Im Rahmen ihrer „The-Unkown-Tour“ gab sich die gebürtige Brasilianerin Dominique Dillon de Byington, Künstlername Dillon, im Heidelberger Karlstorbahnhof die Ehre. Bewaffnet mit riesigem Scheinwerfer, Keyboard plus Mikrofon stellte sie ihr neues Album „The Unknown“ vor ohne dabei ältere Stücke aus ihrem Debütalbum zu vernachlässigen.
Ein bisschen Verspätung hat sie im Gepäck, der Stimmung im vollgepackten Saal des Karlstorbahnhofs tut dies kein Abbruch. Als das Licht erwartungsvoll gedimmt wird, ist die allgemeine Vorfreude greifbar. Während das Publikum noch vom großen Scheinwerfer im Rücken der Sängerin und Pianistin Dillon geblendet ist, beginnt ohne größere Einleitung auch schon die erste Nummer.
Es fällt schwer, die Musik Dillons in ein vordefiniertes Genre einzuteilen. Sowohl die instrumentale Untermalung als auch die Stimme, der in Deutschland aufgewachsenen Künstlerin, sind ungewöhnlich, wirken stolz darauf, sich allgemeinen Mainstreamtrends zu entziehen. Auch an diesem Abend entfaltet sich die kratzige, mitunter gebrechlich wirkende Stimme begleitet von elektronischen Beats.
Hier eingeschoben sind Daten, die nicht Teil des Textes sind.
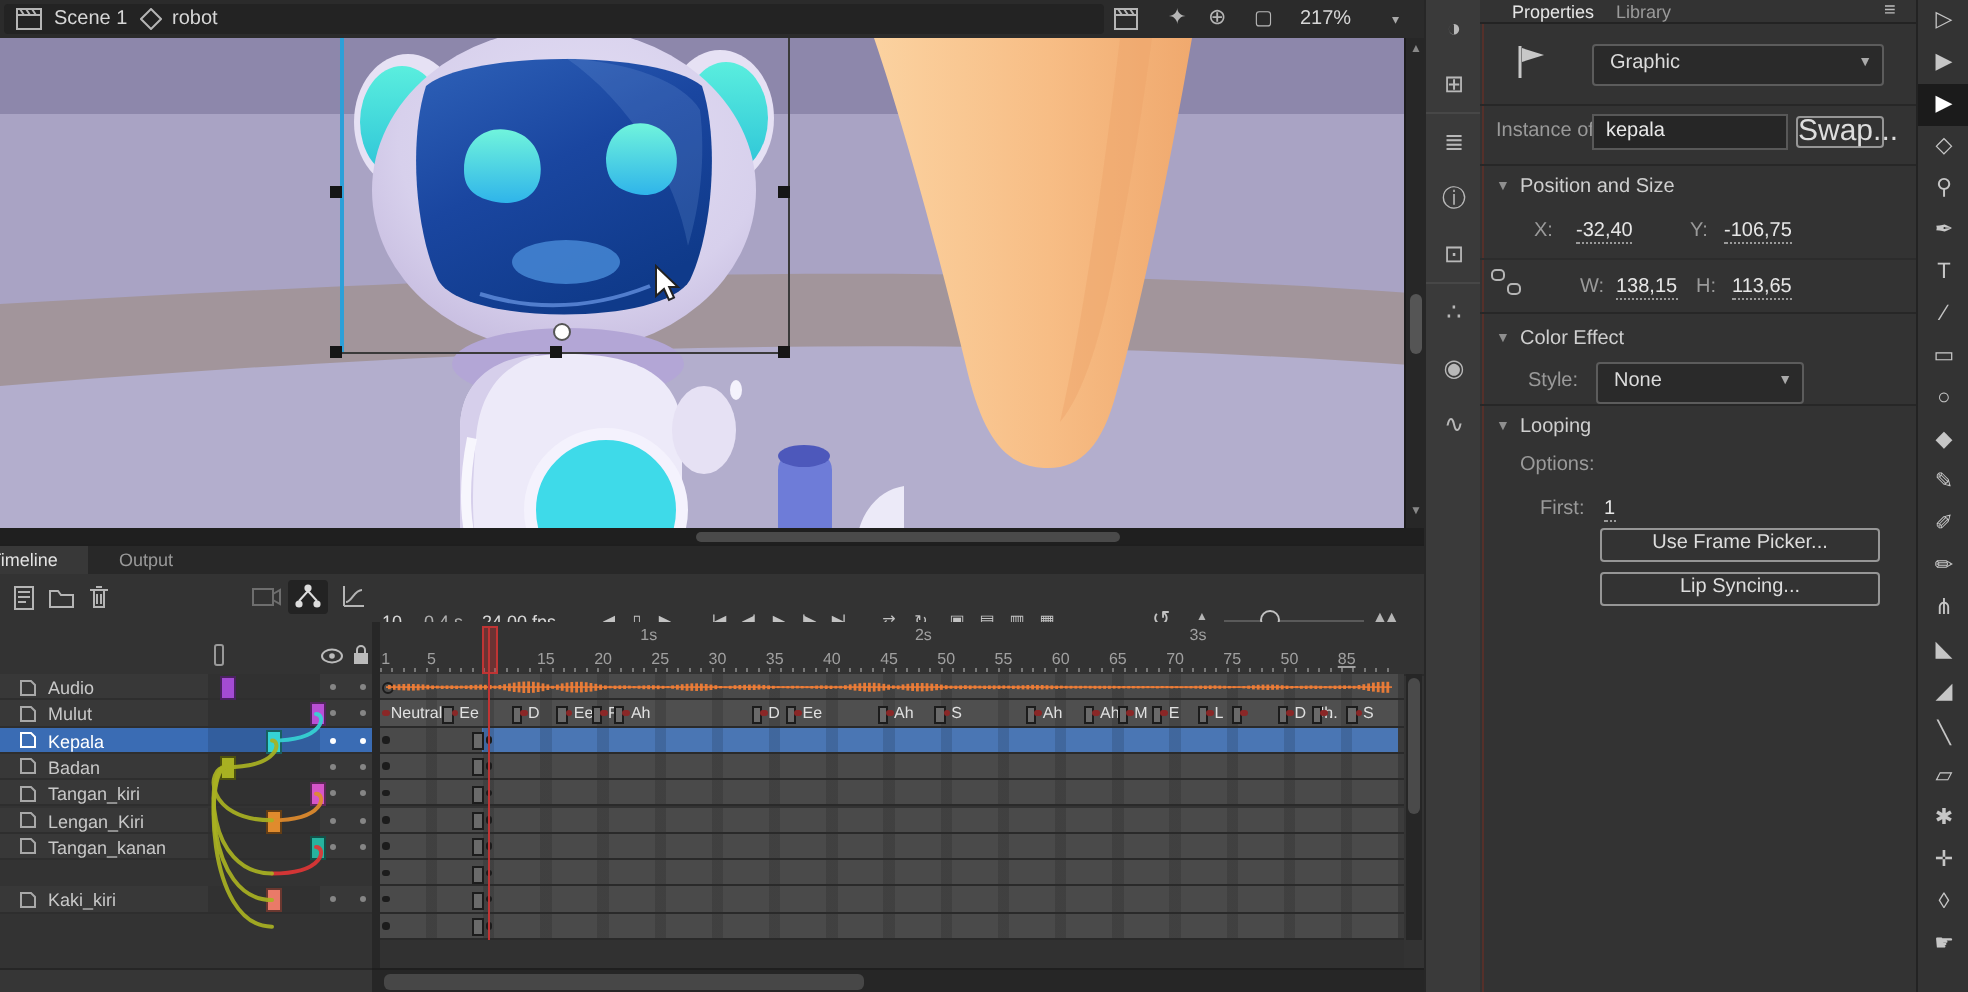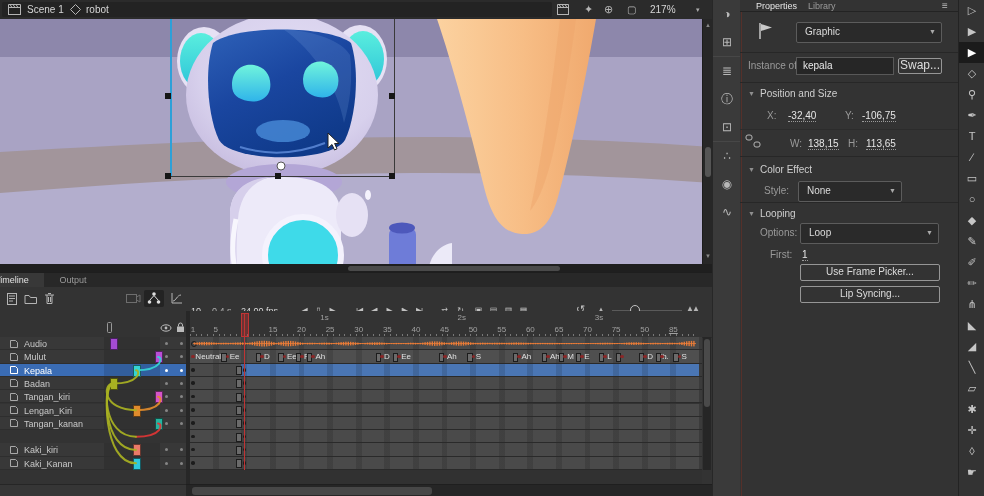"Swap..." div.abs { font-size: 12px -> 15px }
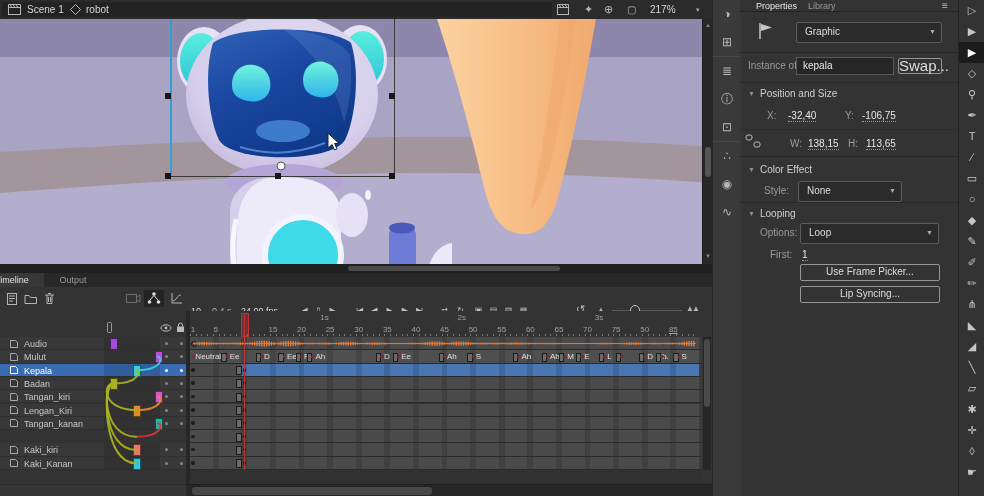"Loop" div.abs { html: <div> <span>Loop</span> <span>▼</span> </div> -> none }
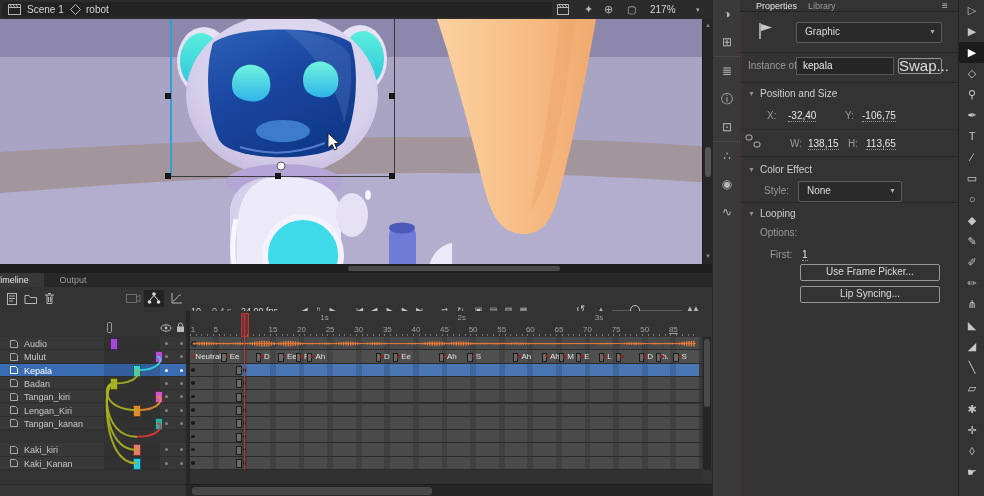"Kaki_Kanan" div.lrow { html: <div> <div></div> <svg> <path></path> </svg> <span>Kaki_Kanan</span> <div></div> <div></div> <div></div> </div> -> none }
Während der Scheinwerfer im Hintergrund verschiedene Helligkeitsstufen und Lichtformen durchläuft, bleibt Dillons Gesicht betont im Schatten und sie selbst zumeist am Keyboard. Ob das nun Schüchternheit, Imagebewusstsein oder die Absicht ausdrückt, das Publikum möge sich allein auf die Musik konzentrieren, bleibt ihr Geheimnis. Allgemein gibt sich die Sängerin wortkarg, selten spricht sie mit den Zuschauern. Die unkommentierten Pausen zwischen den Liedern, ehe der nächste Song typischerweise mit unpassenden elektronischen Störgeräuschen eingeleitet wird, wirken etwas fehl am Platz. Eine geborene Unterhalterin ist sie nicht, will sie aber scheinbar auch nicht sein. Es ist eine weitere Eigenart, die von ihren Anhängern wohlwollend entgegengenommen wird und ein Charakterzug, der zu ihren stark individuellen Liedern passt.
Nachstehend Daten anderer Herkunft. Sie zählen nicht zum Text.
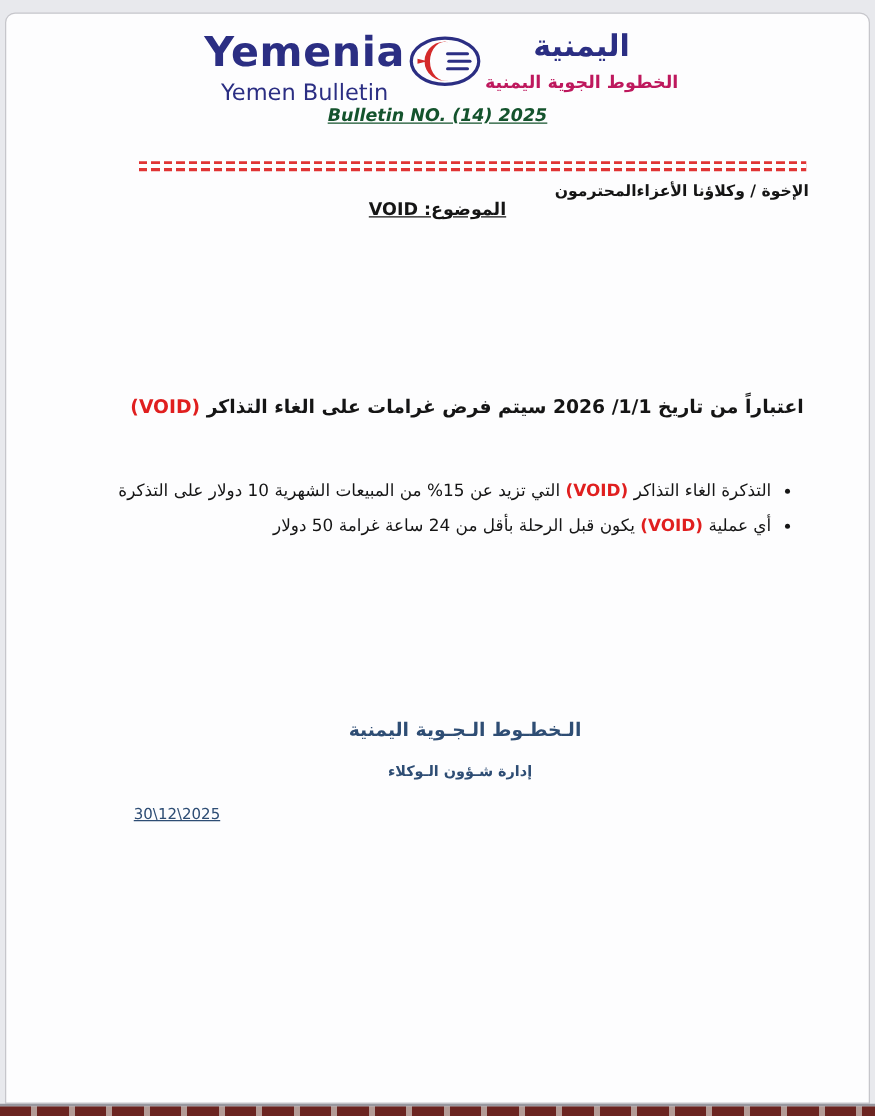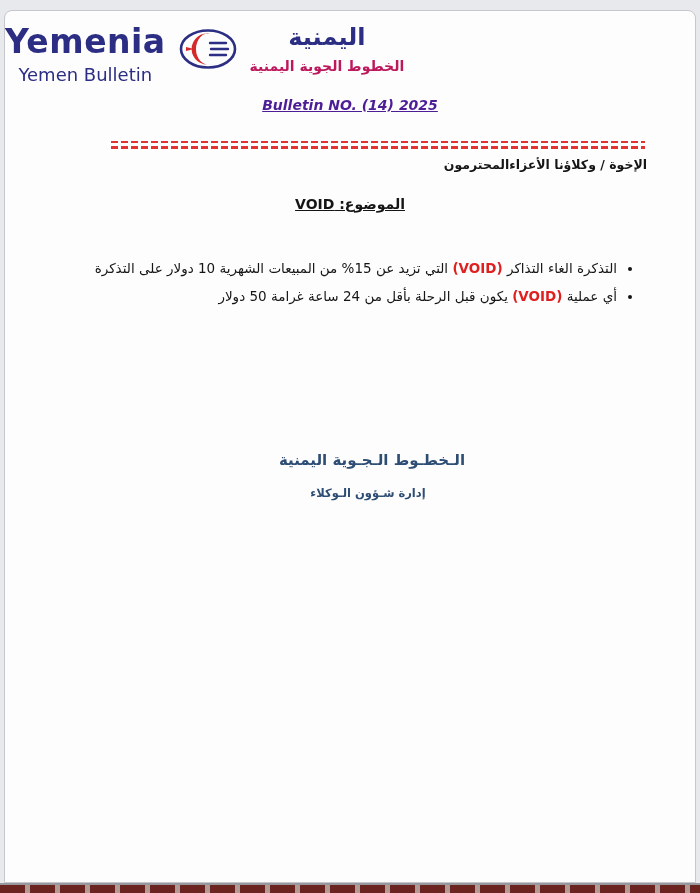"Yemenia" .logo-row { gap: 12px -> 2px; justify-content: none -> center; margin-left: none -> 6px }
Umso größer ist dann auch die Freude, als sie die Sicherheit hinter ihrem Keyboard verlässt, sich in der Mitte der Bühne positioniert, teilweise mit dem Rücken zum Publikum. Diese fein gestreuten Momente gehören zu den Höhepunkten des Abends. Möglicherweise gerade dadurch, dass sie sich den Blicken des Publikums zum größten Teil entzieht, wird der gemeinsam mit den Besuchern vorgetragene Gesang ihres bekannten „Tip Tapping“ euphorisch aufgenommen. Auf Dillons Kommando stimmt der Saal ein, Textunsicherheiten hört man keine und der Gesang des Publikums wirkt erstaunlich melodisch.
Es sind ihre alten Lieder, die am besten ankommen. Die Sehnsucht nach ihrem Alexander in „You Are My Winter“ und das mittlerweile weltbekannte „Thirteen Thirtyfive“ werden ähnlich überschwänglich gefeiert. Gemäß ihrem Lied „Contact us“ folgen viele Anwesende auch ihrer Drohung „if you don´t dance I don´t sing“. Wer nicht zumindest in kleinen Kreisen auf der Stelle hin- und herschwankt, der hält dennoch seinen Blick starr fixiert auf die Bühne. Es ist eine Eigentümlichkeit und Schrulligkeit, die auf die Fans wirkt.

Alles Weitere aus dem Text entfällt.